My stepson went with me to work. A few hours later, we got a phone call that there had been an accident. At the hospital, I was told that she was gone. The bottom was completely gone from our world.

That was more than six years ago. I spent the first six years burying my own grief as I tried to help others deal with theirs and tried to keep things going. I did the "responsible mom" thing, taking care of everyone else, burying my own grief, and building resentment toward people whom I felt were demanding so much from me that I couldn't process my own emotions.

My younger daughter joined our family a year after the accident. She has been my raison d'être, my reason to continue, and my reason to heal. She is my blessing, my gift from God and from our angel.

The grief is still there, but I am finding new strength each day to live with it, new ways to live, new ways to deal with the challenges of life. When things are hardest, a song from the old Kris Kringle Christmas clay-mation goes through my mind - "Put one foot in front of the other, and soon you'll be walking 'cross the floor. Put one foot in front of the other, and soon you'll be walking out the door."

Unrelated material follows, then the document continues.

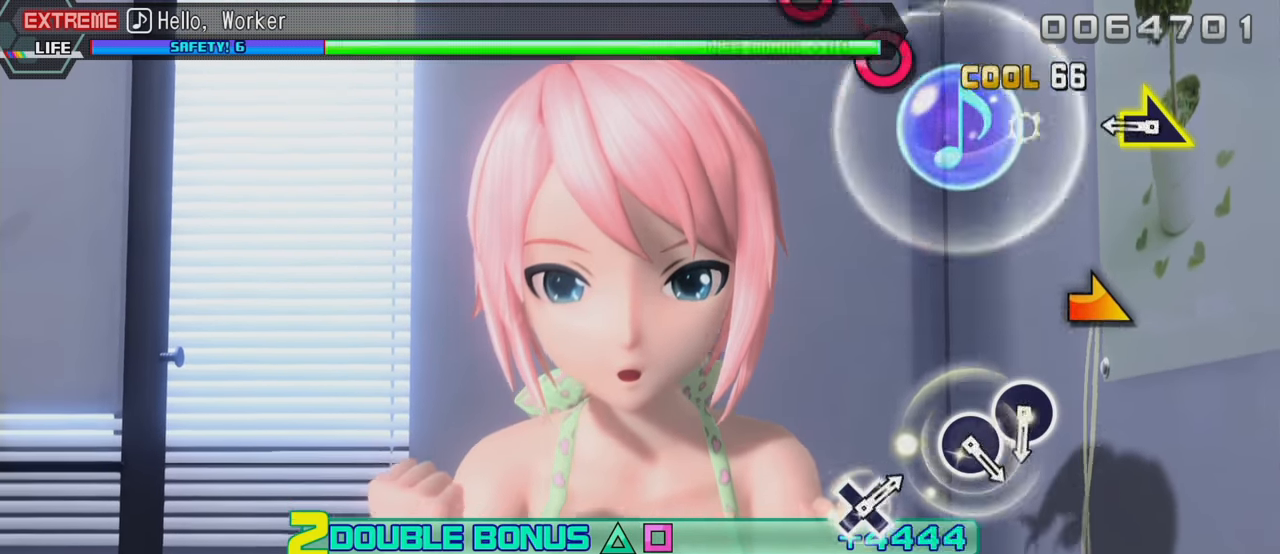
{"buttons": ["R2"], "left_stick": "center", "right_stick": "center", "events": [[33, "CROSS", "up"], [317, "left_stick", "right"], [383, "left_stick", "center"]]}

No matter how hard life gets, no matter how many people tell me to "just get over it," no matter how many people tell me to "move on" - no matter. I am recreating life on my own terms. The people who want things to be like they were in the past will be disappointed. The ones who want me to go back to who I was then may not like the new me.

But this is the me who has lived through hell, who has lost everything, and with God's help is still here. God is making me stronger, giving me the strength to live with the past, to daily walk with the grief, and to make a life with my youngest that will be beautiful for the two of us.

When life takes everything away from you, when the rug is pulled completely from under your feet - don't give up. Grieve. Cry. But never stop putting one foot in front of the other. Learn to live alongside your grief and to have happiness join your grief. Walk with both, hand-in-hand, as you rebuild your life - on your terms.